Поэты и цари - [5]

Шрифт
Интервал

У запорожцев тоже все очень несложно. Они плохо относятся не только к турецкому султану, но и к польским панам и даже к паненкам. Об отношении их к москалям в повести не сказано ничего: москали далеко, а поляки близко, и их можно бить и грабить всласть. Собственно, Тарас Бульба – не просто сепаратист, он еще и бандит, хотя очень колоритный. Старая песня: «Жили 12 разбойников, был атаман Кудеяр…» А насилия над ляхами, в том числе и над младенцами и девицами, бросаемыми в огонь (не миновать бы в наши дни романтичному Тарасу Гаагского трибунала), – это все дань очень старой и вечно новой моде: битве «за веру» с проклятыми католиками-ляхами, к чему так склонны у Гоголя (и не только) честные и прямые православные казацкие души. Да и евреям солоно приходится, Гоголь называет их так, как их называли казаки Тараса Бульбы, и так же их называли персонажи Бабеля в «Конармии». Тарас еще гуманист, он одного недобитого его хлопцами еврея употребляет культурно, в качестве лазутчика и проводника. Вот оно, лицо дикой и свирепой воли, лицо запорожской демократии: никаких оттенков и полутонов, никаких прав человека на выбор. Перебежал Андрий к полячке, так, значит, как в «Аиде» с Радамесом: «Tragitor, morro» («Изменил, умрет»).

«Прекрасная панна тиха и бледна, распущены косы густые, и падает наземь, как в бурю сосна, пробитое сердце Андрия». Светлов оценил ситуацию.

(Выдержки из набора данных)

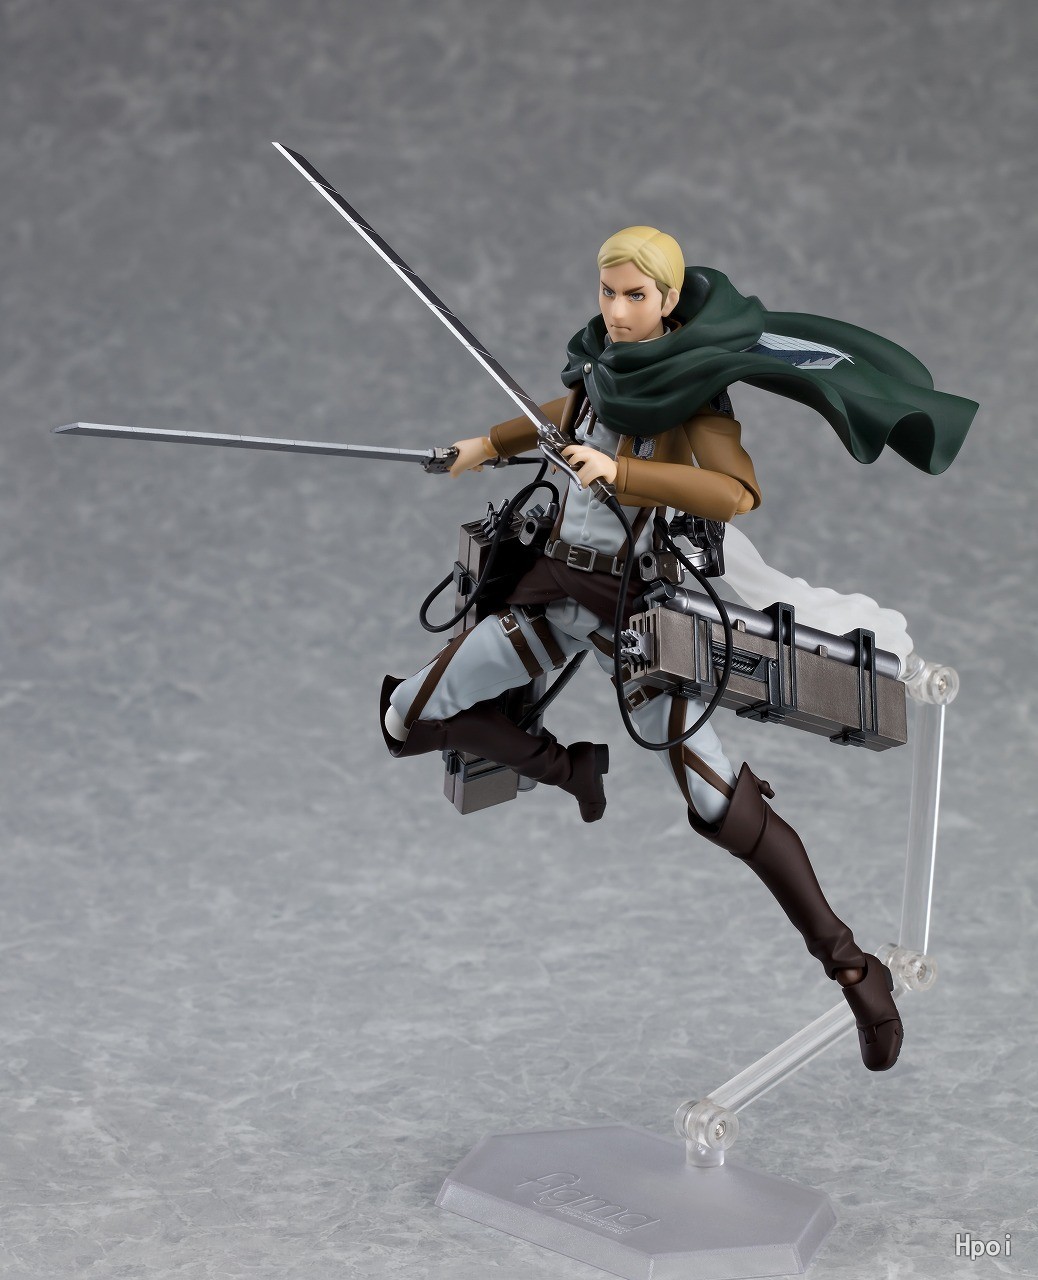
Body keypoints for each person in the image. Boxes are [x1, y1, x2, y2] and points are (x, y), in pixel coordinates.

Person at [380, 226, 977, 1072]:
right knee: (406, 717)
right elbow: (556, 420)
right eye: (608, 292)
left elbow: (735, 491)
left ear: (666, 299)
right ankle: (568, 768)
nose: (618, 310)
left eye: (635, 296)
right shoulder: (599, 372)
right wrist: (483, 446)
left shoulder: (692, 395)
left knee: (714, 801)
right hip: (553, 596)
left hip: (633, 617)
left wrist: (623, 476)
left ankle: (853, 967)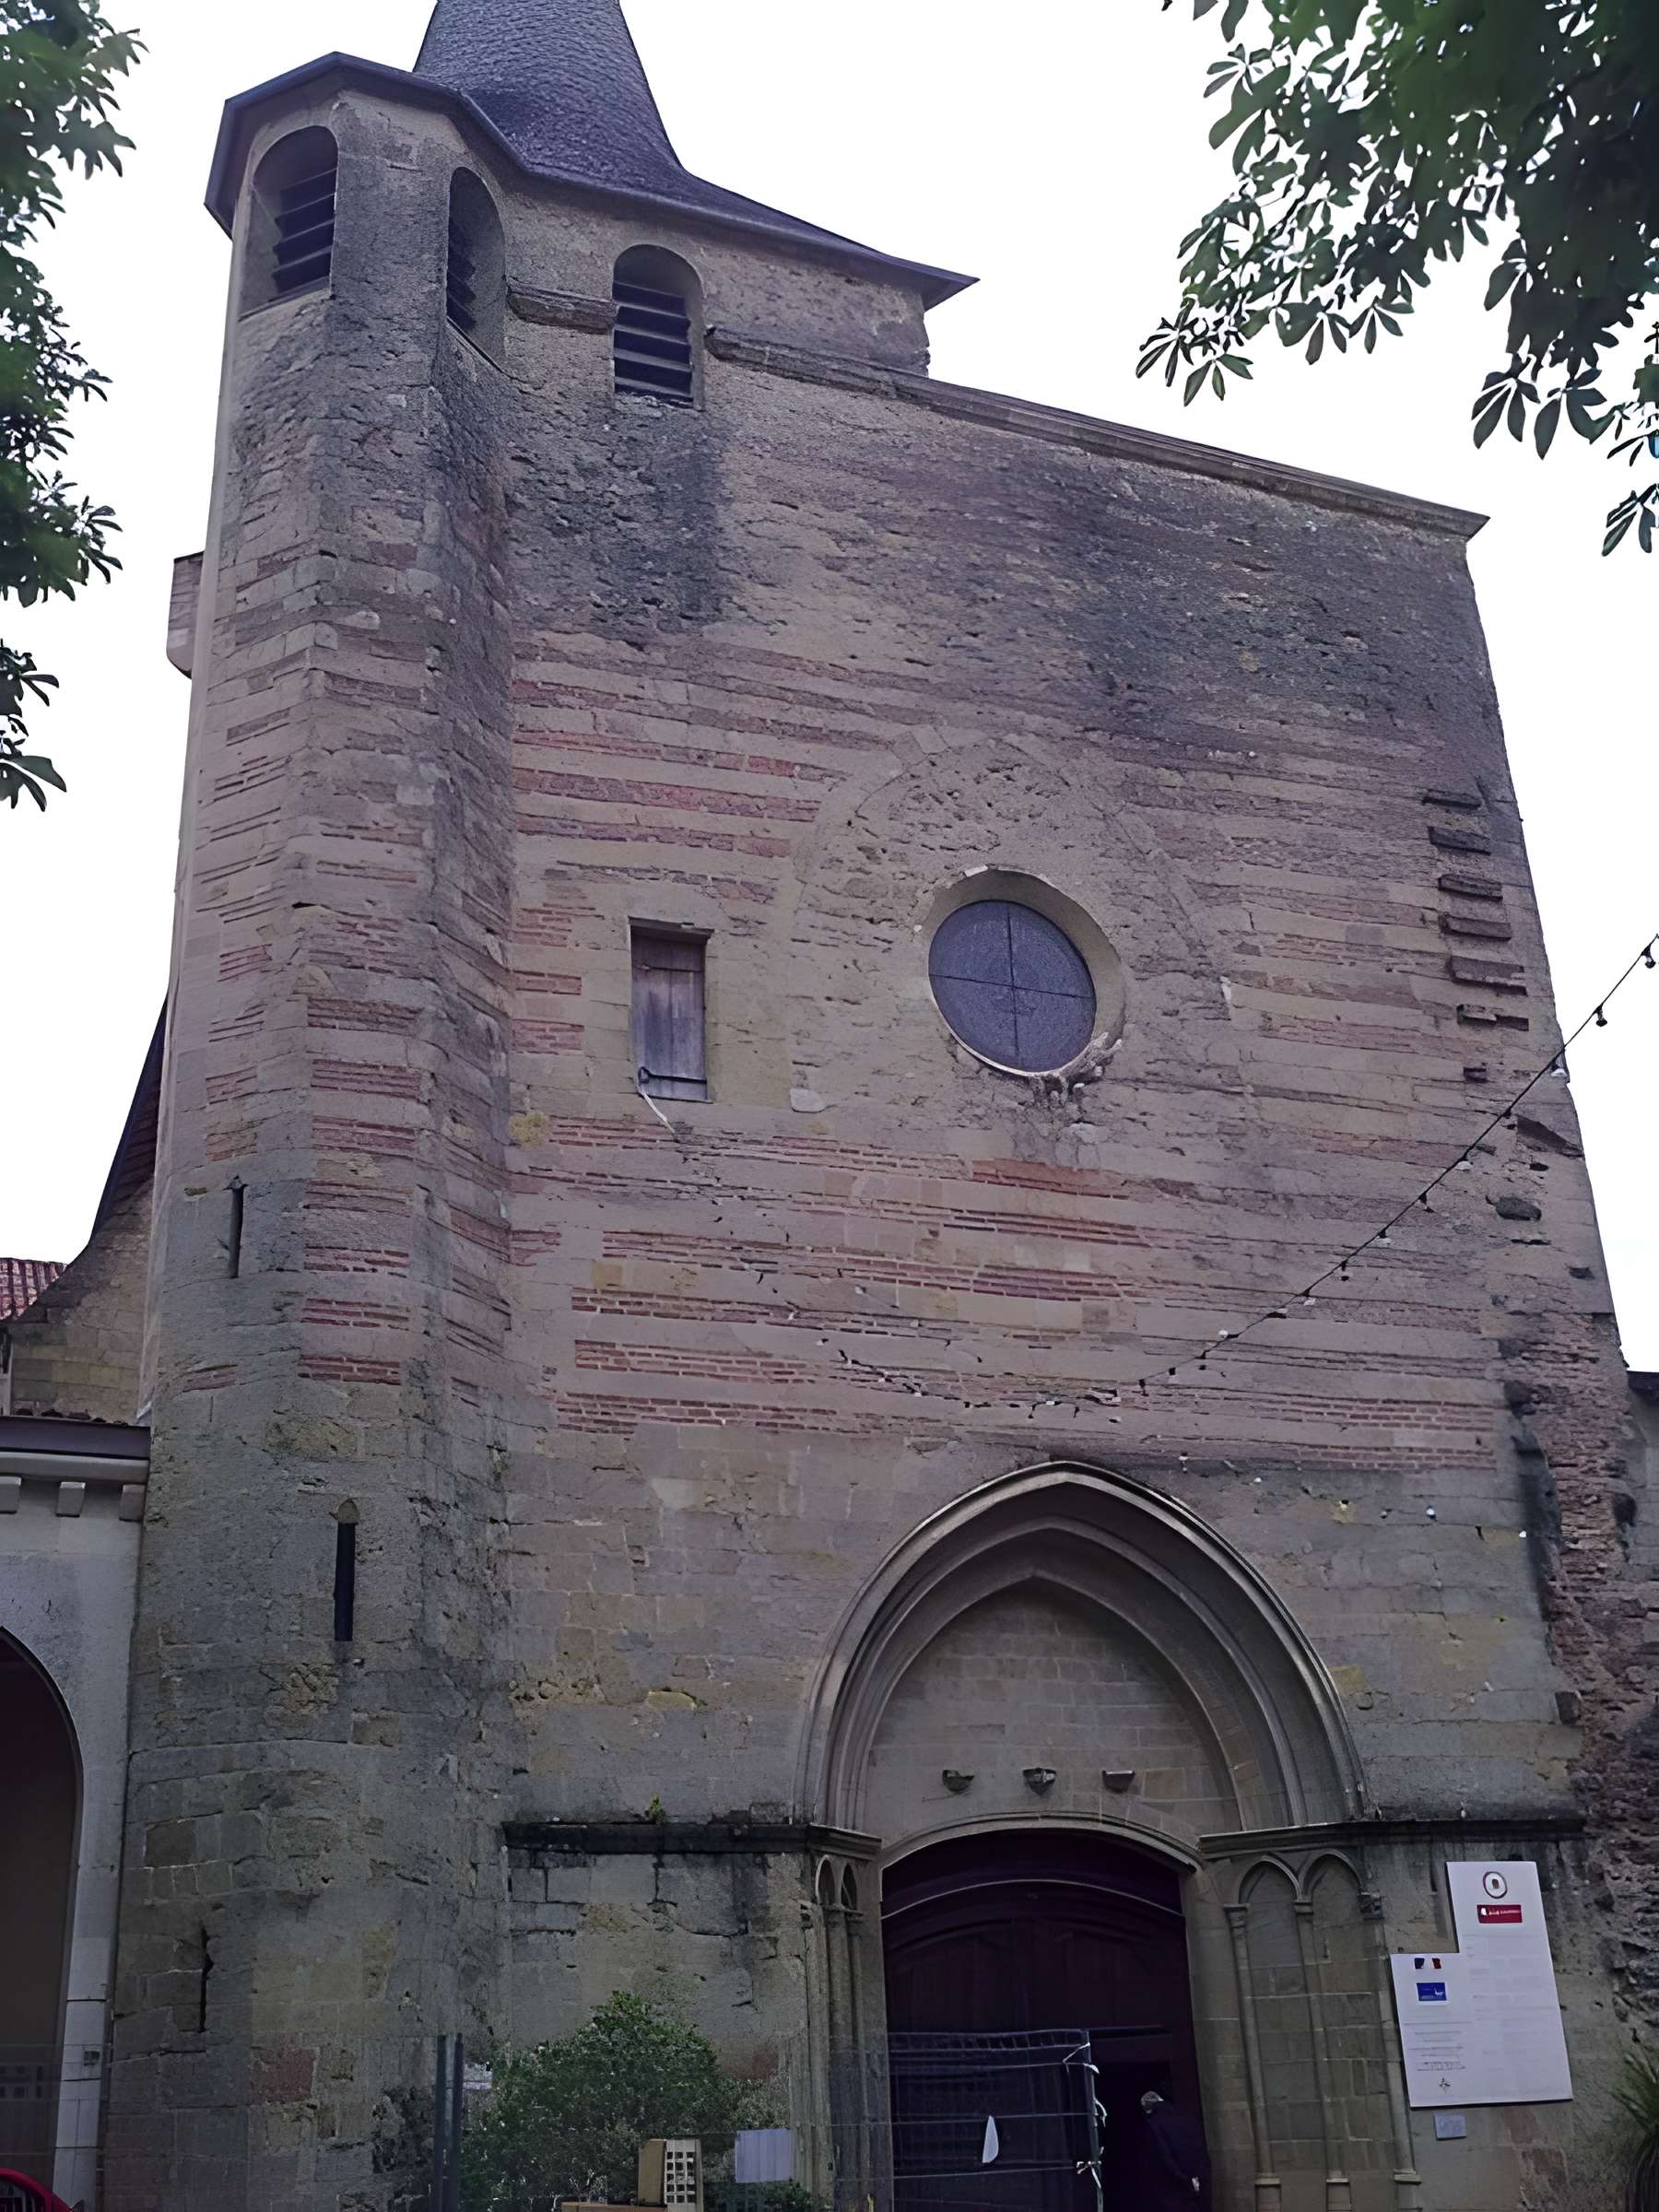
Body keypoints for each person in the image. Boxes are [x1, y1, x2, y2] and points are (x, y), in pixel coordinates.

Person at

▸ **Задание A**:
Ответьте по фрагменту о «Тарасе Бульбе» на три вопроса:
(i) Что, по словам фрагмента, сказано в повести об отношении запорожцев к москалям?
(ii) В каком качестве Тарас использует одного еврея?
(iii) С каким персонажем какой оперы сравнивается Андрий?
▸ **Задание B**: Изложите суть фрагмента о «Тарасе Бульбе» в двух предложениях.

▸ **Итоговый ответ A**:
(i) В повести об этом не сказано ничего.
(ii) В качестве лазутчика и проводника.
(iii) С Радамесом из «Аиды».

▸ **Итоговый ответ B**: Запорожцы у Гоголя плохо относятся к турецкому султану и к польским панам, а Тарас Бульба назван не просто сепаратистом, но и колоритным бандитом, чьи насилия над ляхами автор связывает с битвой «за веру» с католиками. Запорожская воля представлена как дикая и свирепая, без оттенков и без прав человека на выбор, а перебежавший к полячке Андрий сравнивается с Радамесом из «Аиды»: изменил — умрет.